C function file: c_function.c

#include <cuda_runtime.h>
float* get_device_address() {
    float* d_ptr;
    cudaMalloc((void**)&d_ptr, 10 * sizeof(float));
    return d_ptr;
}

Julia code: main.jl

using CUDA

using CUDA

function kernel_function(a)
    i = threadIdx().x
    a[i] += 1.0f0
    return
end

# Define the C function signature in Julia
function get_device_address()::Ptr{Float32}
    return ccall((:get_device_address, "libcfunction"), Ptr{Float32}, ())
end

# Call the C function to get the device address
device_address = get_device_address()
device_address_float = Ptr{Float32}(device_address)

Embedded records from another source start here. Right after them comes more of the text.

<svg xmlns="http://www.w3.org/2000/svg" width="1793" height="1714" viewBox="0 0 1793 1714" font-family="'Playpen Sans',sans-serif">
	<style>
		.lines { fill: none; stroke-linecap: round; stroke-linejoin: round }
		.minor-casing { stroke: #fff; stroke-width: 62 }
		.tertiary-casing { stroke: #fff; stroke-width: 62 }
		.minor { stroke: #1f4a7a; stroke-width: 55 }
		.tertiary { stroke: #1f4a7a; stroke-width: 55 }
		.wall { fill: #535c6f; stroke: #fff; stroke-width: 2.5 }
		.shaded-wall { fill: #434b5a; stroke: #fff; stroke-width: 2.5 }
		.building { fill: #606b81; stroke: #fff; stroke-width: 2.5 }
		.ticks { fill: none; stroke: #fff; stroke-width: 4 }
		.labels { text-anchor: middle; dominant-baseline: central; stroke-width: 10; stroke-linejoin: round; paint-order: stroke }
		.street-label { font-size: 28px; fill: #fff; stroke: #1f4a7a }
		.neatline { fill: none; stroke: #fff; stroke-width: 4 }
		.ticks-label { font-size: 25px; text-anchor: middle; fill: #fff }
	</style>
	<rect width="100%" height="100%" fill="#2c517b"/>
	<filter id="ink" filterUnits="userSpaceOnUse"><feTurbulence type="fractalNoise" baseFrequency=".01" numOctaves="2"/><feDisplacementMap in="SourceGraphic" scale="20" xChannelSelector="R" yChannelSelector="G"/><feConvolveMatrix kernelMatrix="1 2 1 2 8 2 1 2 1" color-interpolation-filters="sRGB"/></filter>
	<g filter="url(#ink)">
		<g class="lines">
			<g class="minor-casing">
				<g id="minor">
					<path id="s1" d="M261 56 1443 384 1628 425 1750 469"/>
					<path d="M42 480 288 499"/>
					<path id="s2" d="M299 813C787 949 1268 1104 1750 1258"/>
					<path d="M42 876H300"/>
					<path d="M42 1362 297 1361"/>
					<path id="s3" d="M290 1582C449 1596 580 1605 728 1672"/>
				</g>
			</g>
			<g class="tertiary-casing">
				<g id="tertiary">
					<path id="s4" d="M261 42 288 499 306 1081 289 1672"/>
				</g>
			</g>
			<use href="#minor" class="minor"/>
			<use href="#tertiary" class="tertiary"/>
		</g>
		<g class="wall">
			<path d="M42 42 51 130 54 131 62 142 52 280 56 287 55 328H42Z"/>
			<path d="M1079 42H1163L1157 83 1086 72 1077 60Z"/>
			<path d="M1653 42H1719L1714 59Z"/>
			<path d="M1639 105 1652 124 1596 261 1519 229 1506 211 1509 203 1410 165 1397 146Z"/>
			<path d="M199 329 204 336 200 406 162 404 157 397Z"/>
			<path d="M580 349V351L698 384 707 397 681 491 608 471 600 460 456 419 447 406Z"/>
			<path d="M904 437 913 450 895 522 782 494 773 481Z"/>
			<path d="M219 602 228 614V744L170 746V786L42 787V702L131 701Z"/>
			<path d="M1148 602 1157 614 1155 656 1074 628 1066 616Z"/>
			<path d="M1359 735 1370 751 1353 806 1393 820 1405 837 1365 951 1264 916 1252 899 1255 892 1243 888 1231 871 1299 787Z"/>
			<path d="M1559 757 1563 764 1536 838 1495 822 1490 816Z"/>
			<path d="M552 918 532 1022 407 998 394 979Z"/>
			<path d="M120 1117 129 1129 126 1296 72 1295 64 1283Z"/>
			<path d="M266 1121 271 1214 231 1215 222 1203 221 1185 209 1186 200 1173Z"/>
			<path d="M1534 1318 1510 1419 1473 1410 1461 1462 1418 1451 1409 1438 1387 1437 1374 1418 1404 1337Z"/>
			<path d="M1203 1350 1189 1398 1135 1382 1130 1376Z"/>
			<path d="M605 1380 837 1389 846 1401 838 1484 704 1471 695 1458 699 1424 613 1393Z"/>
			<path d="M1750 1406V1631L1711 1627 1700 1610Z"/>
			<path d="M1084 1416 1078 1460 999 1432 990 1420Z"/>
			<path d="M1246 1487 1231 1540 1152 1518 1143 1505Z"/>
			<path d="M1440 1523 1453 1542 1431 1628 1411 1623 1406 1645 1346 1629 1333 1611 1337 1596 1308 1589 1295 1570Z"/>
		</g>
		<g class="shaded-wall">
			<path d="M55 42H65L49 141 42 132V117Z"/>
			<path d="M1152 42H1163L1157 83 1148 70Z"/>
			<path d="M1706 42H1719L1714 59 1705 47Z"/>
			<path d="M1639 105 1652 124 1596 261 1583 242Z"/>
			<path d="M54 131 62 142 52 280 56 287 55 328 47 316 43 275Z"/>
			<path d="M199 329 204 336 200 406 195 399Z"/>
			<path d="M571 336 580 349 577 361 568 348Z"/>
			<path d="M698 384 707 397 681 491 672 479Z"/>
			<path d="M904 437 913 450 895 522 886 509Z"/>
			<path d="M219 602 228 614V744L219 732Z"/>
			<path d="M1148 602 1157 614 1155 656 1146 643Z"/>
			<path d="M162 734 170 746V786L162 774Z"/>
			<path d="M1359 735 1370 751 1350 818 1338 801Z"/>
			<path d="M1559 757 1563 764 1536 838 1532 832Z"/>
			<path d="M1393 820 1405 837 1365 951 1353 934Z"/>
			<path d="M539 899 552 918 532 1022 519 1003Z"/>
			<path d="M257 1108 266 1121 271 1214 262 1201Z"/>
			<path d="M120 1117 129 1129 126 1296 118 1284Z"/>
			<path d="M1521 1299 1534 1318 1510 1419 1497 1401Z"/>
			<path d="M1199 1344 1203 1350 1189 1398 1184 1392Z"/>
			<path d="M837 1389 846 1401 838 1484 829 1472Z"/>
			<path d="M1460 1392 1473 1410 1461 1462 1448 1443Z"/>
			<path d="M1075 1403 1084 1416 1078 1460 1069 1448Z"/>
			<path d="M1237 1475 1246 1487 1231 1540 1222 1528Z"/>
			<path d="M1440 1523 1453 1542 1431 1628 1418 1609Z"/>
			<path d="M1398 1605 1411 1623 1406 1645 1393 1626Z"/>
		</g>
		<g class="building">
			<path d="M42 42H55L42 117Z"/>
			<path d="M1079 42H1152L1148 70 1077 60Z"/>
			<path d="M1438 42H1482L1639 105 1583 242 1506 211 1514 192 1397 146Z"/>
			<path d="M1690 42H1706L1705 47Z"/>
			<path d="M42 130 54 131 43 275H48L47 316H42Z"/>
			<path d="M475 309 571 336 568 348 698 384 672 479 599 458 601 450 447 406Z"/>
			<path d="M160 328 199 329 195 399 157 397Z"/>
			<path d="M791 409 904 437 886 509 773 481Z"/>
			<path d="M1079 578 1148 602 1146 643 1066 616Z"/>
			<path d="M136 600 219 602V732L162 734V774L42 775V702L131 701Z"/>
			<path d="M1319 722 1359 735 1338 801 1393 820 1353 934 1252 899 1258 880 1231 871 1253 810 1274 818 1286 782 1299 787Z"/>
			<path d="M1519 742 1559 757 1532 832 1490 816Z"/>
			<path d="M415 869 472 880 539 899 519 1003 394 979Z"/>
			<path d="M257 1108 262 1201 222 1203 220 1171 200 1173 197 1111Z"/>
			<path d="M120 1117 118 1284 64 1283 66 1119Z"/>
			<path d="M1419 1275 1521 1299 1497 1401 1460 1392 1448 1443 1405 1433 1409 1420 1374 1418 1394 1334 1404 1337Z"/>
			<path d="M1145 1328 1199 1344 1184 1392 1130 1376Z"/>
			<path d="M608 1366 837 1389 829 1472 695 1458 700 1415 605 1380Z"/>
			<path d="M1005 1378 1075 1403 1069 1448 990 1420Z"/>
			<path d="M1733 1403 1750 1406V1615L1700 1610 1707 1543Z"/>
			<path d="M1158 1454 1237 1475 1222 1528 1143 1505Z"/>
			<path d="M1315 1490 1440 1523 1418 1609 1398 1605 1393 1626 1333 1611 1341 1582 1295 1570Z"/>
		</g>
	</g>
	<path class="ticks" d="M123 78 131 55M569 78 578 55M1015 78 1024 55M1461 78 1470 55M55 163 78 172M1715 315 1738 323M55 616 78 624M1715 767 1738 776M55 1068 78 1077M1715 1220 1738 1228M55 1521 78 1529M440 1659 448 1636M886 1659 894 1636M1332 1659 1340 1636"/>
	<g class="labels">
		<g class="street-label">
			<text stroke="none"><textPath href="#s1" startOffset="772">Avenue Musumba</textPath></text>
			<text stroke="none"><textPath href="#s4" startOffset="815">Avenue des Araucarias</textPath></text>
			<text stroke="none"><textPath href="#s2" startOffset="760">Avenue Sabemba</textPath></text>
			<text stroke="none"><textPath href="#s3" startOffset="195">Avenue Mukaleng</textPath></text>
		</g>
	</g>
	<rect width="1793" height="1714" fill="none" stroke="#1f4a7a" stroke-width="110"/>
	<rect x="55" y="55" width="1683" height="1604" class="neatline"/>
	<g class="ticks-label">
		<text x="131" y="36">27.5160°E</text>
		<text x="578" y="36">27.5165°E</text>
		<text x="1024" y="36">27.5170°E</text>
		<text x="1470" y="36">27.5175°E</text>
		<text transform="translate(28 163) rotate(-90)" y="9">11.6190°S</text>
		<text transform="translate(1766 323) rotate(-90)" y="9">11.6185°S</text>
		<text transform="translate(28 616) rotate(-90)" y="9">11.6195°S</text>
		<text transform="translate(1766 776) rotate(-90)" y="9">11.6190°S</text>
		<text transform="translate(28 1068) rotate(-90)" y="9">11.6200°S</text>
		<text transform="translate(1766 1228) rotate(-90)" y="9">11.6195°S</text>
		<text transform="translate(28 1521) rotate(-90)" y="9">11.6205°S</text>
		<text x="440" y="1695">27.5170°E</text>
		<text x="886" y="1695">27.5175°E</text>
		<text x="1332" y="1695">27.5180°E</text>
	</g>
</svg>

# Convert the device address to CuPtr{Float32}
#cu_ptr = CuPtr{Float32}(device_address)

# Define the size of the array
size = 10

# Wrap this pointer in a CuArray for further operations
#cu_array = unsafe_wrap(CuArray, device_address_float, size; own=false)
#cu_array = unsafe_wrap(CuArray, device_address_float, size)
#cu_array = unsafe_wrap(CuArray{Float32, 1}, device_address, size)
cu_array = unsafe_wrap(CuArray{Float32, 1}, device_address, (size, ))

# Print the initial content of the array
println("Initial array on GPU: ", cu_array)

# Launch the CUDA kernel
@cuda threads=size kernel_function(cu_array)

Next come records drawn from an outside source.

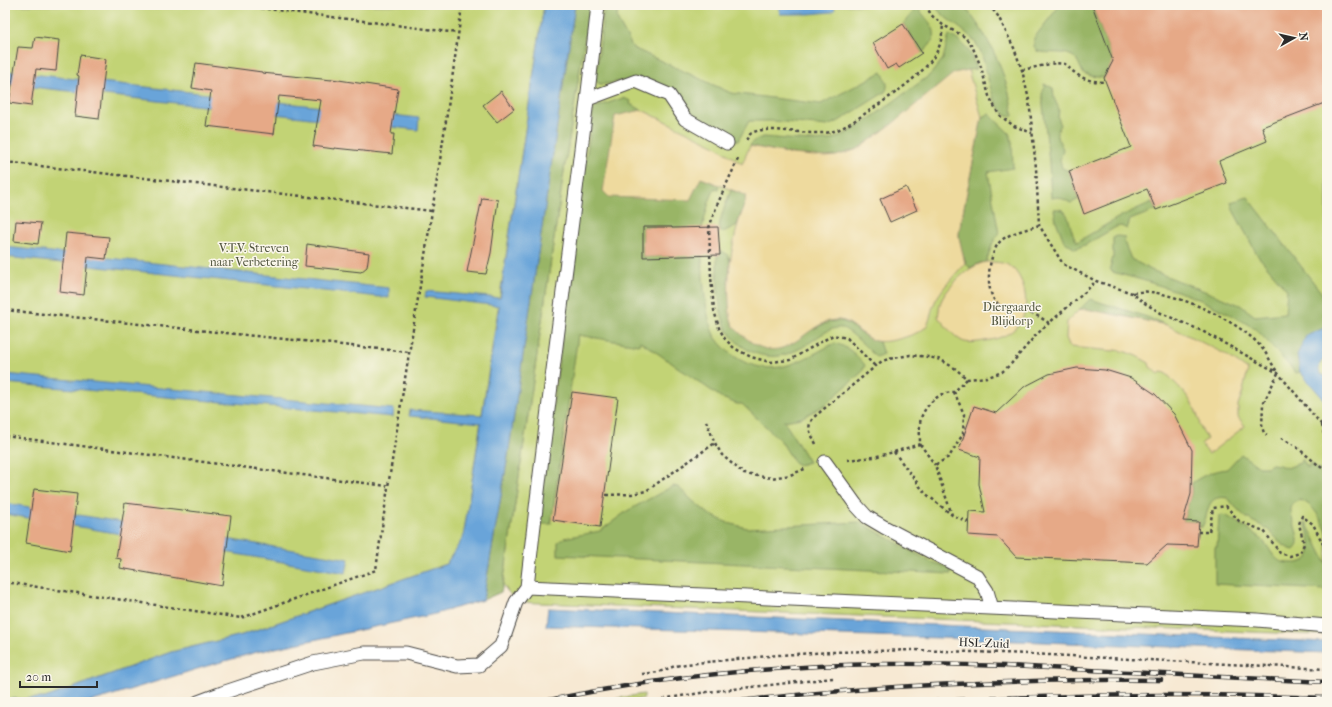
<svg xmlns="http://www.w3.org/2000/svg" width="1332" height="707" font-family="'IM FELL French Canon',serif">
  <rect width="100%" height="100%" fill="#fbf7ec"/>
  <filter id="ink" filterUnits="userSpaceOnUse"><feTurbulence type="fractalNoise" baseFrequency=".025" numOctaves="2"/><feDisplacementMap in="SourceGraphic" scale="8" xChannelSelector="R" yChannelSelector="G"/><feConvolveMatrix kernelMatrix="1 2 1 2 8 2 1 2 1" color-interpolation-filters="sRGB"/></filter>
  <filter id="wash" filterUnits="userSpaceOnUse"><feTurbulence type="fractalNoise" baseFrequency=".012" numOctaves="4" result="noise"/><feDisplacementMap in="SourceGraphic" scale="16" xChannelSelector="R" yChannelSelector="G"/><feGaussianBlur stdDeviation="0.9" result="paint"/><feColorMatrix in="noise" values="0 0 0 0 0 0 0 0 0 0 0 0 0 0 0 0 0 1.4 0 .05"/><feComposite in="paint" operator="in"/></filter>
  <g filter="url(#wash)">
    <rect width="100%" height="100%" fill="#f7e9d3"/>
    <path fill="#c2d375" stroke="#767f50" d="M5,5H544L463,539L446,564L242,635L171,652L45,698L5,699Z
      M590,5H1327V635L516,602L503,585L564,171Z
      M644,694V698L626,702H596Z"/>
    <path fill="#99b566" stroke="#627048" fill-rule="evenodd" d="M575,5H590L564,171L503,585L501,592L483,600L508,456Z
      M604,5H618L617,19L633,48L731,93L821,104L882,72C885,79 890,85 885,92L839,121L827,126L774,121H749L738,141L730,138L723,131L694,116L675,94L622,81L605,84H600L597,82L596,79Z
      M916,5C930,26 946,32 922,53L903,24L913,12Z
      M934,5H963C988,34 1009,77 1013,116C1008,115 1005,115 1002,111C990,100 987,67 980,50C970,29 946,23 934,5Z
      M1060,5H1088L1092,6L1115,65L1110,67L1104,78L1091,76L1083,73C1081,69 1079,63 1076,59C1067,49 1048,55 1037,51L1034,46V38Z
      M949,35C967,45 970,50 976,69L968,70L858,149L836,156L825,157L792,154L750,146C753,140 757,139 764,137L810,141L830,140L842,136L875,115L930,75L943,59Z
      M1044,84L1053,88L1054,98L1059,109L1058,118L1061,125L1057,131L1059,141L1063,149L1060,160L1062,168L1069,171L1079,199L1071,203L1059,197L1051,198L1049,162L1042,95Z
      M623,98L631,101L630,104L642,110L615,117L701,178L719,185L718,189L715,188L709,202L702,228H700V256H702C702,274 706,320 714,335C729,359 757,373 785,366C803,361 819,351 835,343C850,348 855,354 865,365L862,372L825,405L801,418L784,421L809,462L799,465L794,462L781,441L742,404H737L722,398L640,341L639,345L578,335L551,524H537L567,301L574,278L571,253L594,108ZM643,227H672V256L643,257Z
      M989,114L1009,133L1012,141L1013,168L988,172L999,234L993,242L986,262L980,263L970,268C962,259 959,243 959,232L982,117Z
      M731,190L745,195L746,200L737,225L725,231L719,232C719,218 726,204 731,190Z
      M1248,197L1327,300V329L1324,328L1297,355L1300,372L1296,373L1257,330L1239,319L1201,300L1177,291L1142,280L1112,272L1110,268L1113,257V238L1117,236L1125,237L1124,242L1131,259L1151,270L1240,305L1255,316L1285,313L1287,290L1258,256L1233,210L1231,202Z
      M1152,202L1156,210L1130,220L1127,229L1121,226L1116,227L1085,245L1075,249L1064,241L1056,221L1054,209C1066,208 1067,214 1070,224C1071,230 1074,237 1077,242L1121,216Z
      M719,251C736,253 729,272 728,283L814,329C852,308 848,333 879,342L883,354L876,357C870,351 849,329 842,328C828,326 813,342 801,348C795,351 786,355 779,356C757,359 733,345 725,325C717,305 717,276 717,255H720Z
      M1090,299L1147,317L1167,325L1086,309L1079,310Z
      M1241,454L1259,467H1267L1272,464L1279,465L1287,468L1300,463L1302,459L1308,468L1310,463L1317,469L1327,472V532C1320,519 1315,505 1300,500L1293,503C1293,503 1291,508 1291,509C1290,521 1305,541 1294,550C1282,548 1276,536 1267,529C1261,525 1253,522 1247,518C1240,512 1233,505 1228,498C1205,494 1210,512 1202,527H1199L1198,522L1183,521L1191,494L1192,483C1203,475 1213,471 1227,469Z
      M673,486L678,487L694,502L709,514L728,523L747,528L860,522L929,561L950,568L951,574L558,555V542L564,538L600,531L627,511Z
      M1222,515L1227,516C1238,523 1256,533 1265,543C1269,548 1272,555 1278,560C1282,563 1288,563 1293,563C1297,563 1303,563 1307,559C1314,551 1308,532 1305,523L1306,522L1327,564V590L1215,584V547H1217L1219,517Z"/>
    <path fill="#eeda9e" stroke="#8c8264" d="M968,70L982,117L959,232V237L965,263C956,274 939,291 934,304C930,312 931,325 922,330C910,337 881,346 870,339C859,333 852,321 839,320C808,318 789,368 751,342C745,337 737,332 733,325C730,319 729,309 729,302C727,275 731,250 738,224C740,215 747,204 745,195L701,178L690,200L609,197L603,191L615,116L642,110L716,146L742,164L750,146L792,154L825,157L836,156L858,149L892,124L954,73Z
      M986,262C993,262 1004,262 1010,266C1026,278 1031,309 1019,324C1011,335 996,340 984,341C978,342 968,344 962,341C953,336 945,325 938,317C939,312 939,304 942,299C950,285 969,265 986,262Z
      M1086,309L1167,325L1225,354L1248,370L1242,395L1240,399L1238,405V417L1245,426L1209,454L1201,444L1207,439L1199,424L1200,423C1195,405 1186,393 1173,381C1169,376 1167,373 1161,372L1159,374L1150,367L1149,363C1139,357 1128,351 1115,350L1114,351L1070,347L1066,338L1067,322L1079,310Z"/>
    <path fill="#69a4d9" stroke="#4a6882" d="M544,5H575L508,456L483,600L435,614L257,652L207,666L90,702H5V699L45,698L171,652L242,635L446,564L463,538L481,423L409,416L410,410L482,415L499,306L425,297L426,291L500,298Z
      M778,5H834L835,10L832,12L808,14H780Z
      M5,71L419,118L418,130L5,84Z
      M5,247L389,288V298L5,257Z
      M1324,328L1327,329V358C1321,360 1319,364 1319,370L1322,375L1327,376V403L1300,372L1297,355L1306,336Z
      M5,374L394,409L393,417L5,383Z
      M5,503L349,559L346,573L5,514Z
      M548,608L1327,642V653L939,638L546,626Z"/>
    <g id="blocks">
      <path fill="#e6a987" d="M1092,5H1327V102L1262,127L1267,141L1219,161L1227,183L1156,210L1147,189L1084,214L1069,171L1131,147L1104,78L1113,61Z
        M903,24L922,53L899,68L896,64L887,69L873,43Z
        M35,37L59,40L56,71L36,69L31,106L9,103L18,47L33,48Z
        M80,55L106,59L99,119L75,116L79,76L77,75Z
        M196,63L262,72V73L332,80V79L398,89L391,134H394L392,154L334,148V149L313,146L321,100L279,96L274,134L206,126L211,91L192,88Z
        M501,91L514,109L497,122L483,105Z
        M906,187L917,210L890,222L880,199Z
        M482,198L498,200L491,253L486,274L467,272Z
        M16,221L41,223L38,244L14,241Z
        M643,227H672V228L718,227L720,255L643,257Z
        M66,233L109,237L106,259L88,257L84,295L60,292Z
        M307,244L369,253L367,267L361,272L305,266Z
        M1077,368L1105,370L1131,378L1155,394L1174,414L1192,450L1191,494L1183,521L1199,522L1197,546L1167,545L1147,563L1016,557L998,537L968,535L969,511L985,512L979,484L980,457L959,450L974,406L996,413L1024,387L1049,374Z
        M572,392L618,398L600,527L553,520Z
        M34,489L77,494L70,551L26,543Z
        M125,503L231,516L222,586L120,568L121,559L116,558Z"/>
    </g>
  </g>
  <g filter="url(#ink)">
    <use href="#blocks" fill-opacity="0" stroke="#4a4844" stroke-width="1"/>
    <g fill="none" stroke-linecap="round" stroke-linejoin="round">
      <defs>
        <path id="service" d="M588,99L636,81L669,95L685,119L727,143
          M825,462L856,505L867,517L884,527L977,576L987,591L992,608
          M527,587L1257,620L1327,626
          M198,702L222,693L313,663L364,653H406L457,666L479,665L501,646L516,602L527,587C548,392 577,199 598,5"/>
      </defs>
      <use href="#service" stroke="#4a4844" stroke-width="15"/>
      <path stroke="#4a4844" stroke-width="2.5" stroke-dasharray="3 3" stroke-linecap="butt" d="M237,5L458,33
        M926,5L931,15L943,25L965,37L973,48L981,67L989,96L999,115L1014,126L1032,133
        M989,5L998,16L1014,48L1022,70L1029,100L1036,168L1039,225L1063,264L1096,281L1132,293L1146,304L1161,313L1202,331L1278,373L1321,424L1327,428
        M1022,70L1055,63L1065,64C1079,78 1086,81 1105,82
        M746,140C748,138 749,134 752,133C765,124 814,138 834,131C844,128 854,121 863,115C885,100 928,73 938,49C942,41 942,33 943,25
        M738,159L717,205L709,228L711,277L714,310L719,328L725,339L734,348L751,357L770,362L790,360L833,335L847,338L875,366
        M5,162L432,211
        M1039,225C1026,230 1006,233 998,244C988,258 984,293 998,304C1008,312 1022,309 1033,314C1039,316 1044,320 1049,323L1084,293L1096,281
        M1133,293C1139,292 1145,291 1151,292C1183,296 1241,322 1261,347C1268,355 1272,365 1278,373L1263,404L1262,427L1264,433L1267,435
        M5,310L409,352
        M967,379L954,392L964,414L963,434L949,457L935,465L952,515L968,522
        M706,421L715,443L722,455L744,474L772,478L790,475L807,468
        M1322,425L1327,449
        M5,436L387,486
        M1281,438L1294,445L1322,468L1327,466
        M816,444C811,433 805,428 814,417L871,370L882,361L889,359L910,355L929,357L941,360L956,369L967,379L988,377L1002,372L1011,364L1036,335L1049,323
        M920,444L935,465
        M894,452L925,493L952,515
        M847,460L874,457L894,452L920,444C920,436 919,425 921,418C926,404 939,392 954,392
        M606,495L632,494L646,491L715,443
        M1198,532H1209L1213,508L1226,506L1239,521L1264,531L1280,553L1290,556L1300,553L1304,544L1299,524L1302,516L1313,524L1327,552
        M5,582L241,618L376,570C402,381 438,194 462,5
        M642,674L659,672L675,666L686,664L779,655L832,652L915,650L1030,654L1327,669
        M658,702L668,698L707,692L833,678"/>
      <use href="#service" stroke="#fff" stroke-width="13"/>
      <defs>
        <path id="rail" d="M540,702C652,678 768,666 883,664C965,663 1047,668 1129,672C1195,676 1261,679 1327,682
          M733,702C786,695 841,691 895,687C984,682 1072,679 1161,680
          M921,702C1056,694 1191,693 1327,698"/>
      </defs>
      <use href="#rail" stroke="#2b2b2b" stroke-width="4.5"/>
      <use href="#rail" stroke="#fbf7ec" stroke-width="3" stroke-dasharray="9" stroke-linecap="butt"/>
    </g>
  </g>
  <g text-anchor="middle" stroke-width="3" stroke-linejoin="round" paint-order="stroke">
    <g font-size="12" fill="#51553e" stroke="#fbf7ec">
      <text x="254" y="252">V.T.V. Streven<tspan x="254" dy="14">naar Verbetering</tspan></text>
      <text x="1012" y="311">Diergaarde<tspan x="1012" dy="14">Blijdorp</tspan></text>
    </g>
    <g font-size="12" fill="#2b2b2b" stroke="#fbf7ec">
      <text transform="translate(984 643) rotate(2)" y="4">HSL-Zuid</text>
    </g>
  </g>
  <rect width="1332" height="707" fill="none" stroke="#fbf7ec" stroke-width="20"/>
  <g transform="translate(1294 38) rotate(82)" stroke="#fbf7ec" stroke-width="3" paint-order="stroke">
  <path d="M0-3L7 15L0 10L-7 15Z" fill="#2b2b2b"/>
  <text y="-6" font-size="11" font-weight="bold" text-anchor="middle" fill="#2b2b2b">N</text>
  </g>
  <path d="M20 681v6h77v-6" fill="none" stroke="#2b2b2b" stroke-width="2"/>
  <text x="26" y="681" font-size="12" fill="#2b2b2b" stroke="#fbf7ec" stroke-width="3" paint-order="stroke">20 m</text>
</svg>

# Synchronize to ensure the kernel execution is complete
CUDA.@sync

# Copy the result back to the host and print it
result = Array(cu_array)
println("Modified array on GPU: ", result)

# Free the CUDA memory after usage
CUDA.@sync CUDA.cuFree(cu_ptr)

Here are compilation steps:

$ gcc -g -O0 -fPIC -shared  -o libcfunction.so c_malloc.c -I$JULIA/include/julia -L$JULIA/lib -ljulia -lpthread -I$NVHPC_ROOT/cuda/include -L$NVHPC_ROOT/cuda/lib64  -lcuda -lcudart
$ julia main.jl

Error message:

ERROR: LoadError: CUDA error: invalid argument (code 1, ERROR_INVALID_VALUE)
Stacktrace:
  [1] throw_api_error(res::CUDA.cudaError_enum)
    @ CUDA ~/.julia/packages/CUDA/75aiI/lib/cudadrv/libcuda.jl:30
  [2] check
    @ ~/.julia/packages/CUDA/75aiI/lib/cudadrv/libcuda.jl:37 [inlined]
  [3] cuMemHostRegister_v2
    @ ~/.julia/packages/CUDA/75aiI/lib/utils/call.jl:34 [inlined]
  [4] register(::Type{CUDA.HostMemory}, ptr::Ptr{Float32}, bytesize::Int64, flags::UInt8)
    @ CUDA ~/.julia/packages/CUDA/75aiI/lib/cudadrv/memory.jl:170
  [5] #1116
    @ ~/.julia/packages/CUDA/75aiI/src/array.jl:303 [inlined]
  [6] #context!#990
    @ ~/.julia/packages/CUDA/75aiI/lib/cudadrv/state.jl:168 [inlined]
  [7] context!
    @ ~/.julia/packages/CUDA/75aiI/lib/cudadrv/state.jl:163 [inlined]
  [8] unsafe_wrap(::Type{CuArray{Float32, 1, CUDA.HostMemory}}, p::Ptr{Float32}, dims::Tuple{Int64}; ctx::CuContext)
    @ CUDA ~/.julia/packages/CUDA/75aiI/src/array.jl:302
  [9] unsafe_wrap
    @ ~/.julia/packages/CUDA/75aiI/src/array.jl:289 [inlined]
 [10] unsafe_wrap(::Type{CuArray{Float32, 1}}, p::Ptr{Float32}, dims::Tuple{Int64}; ctx::CuContext)
    @ CUDA ~/.julia/packages/CUDA/75aiI/src/array.jl:321
 [11] unsafe_wrap(::Type{CuArray{Float32, 1}}, p::Ptr{Float32}, dims::Tuple{Int64})
    @ CUDA ~/.julia/packages/CUDA/75aiI/src/array.jl:316

As the backtrace is trying to tell you CUDA.jl is wrapping your allocation as a “CUDA.HostMemory” since you are passing it as a Ptr. But cudaMalloc returns a device pointer.

I see from the comments that you tried CuPtr{Float32}? That is the right type to use here. You might need to do reinterpret(CuPtr{Float32}, device_address),

Or you can just write:

function get_device_address()
    return ccall((:get_device_address, "libcfunction"), CuPtr{Float32}, ())
end

GitHub - omlins/libdiffusion: Proof of Concept: a C-callable GPU-enabled parallel 2-D heat diffusion solver written in Julia using CUDA, MPI and graphics might be a good reference.

Awesome. It worked. Thank you for the solution and quick response.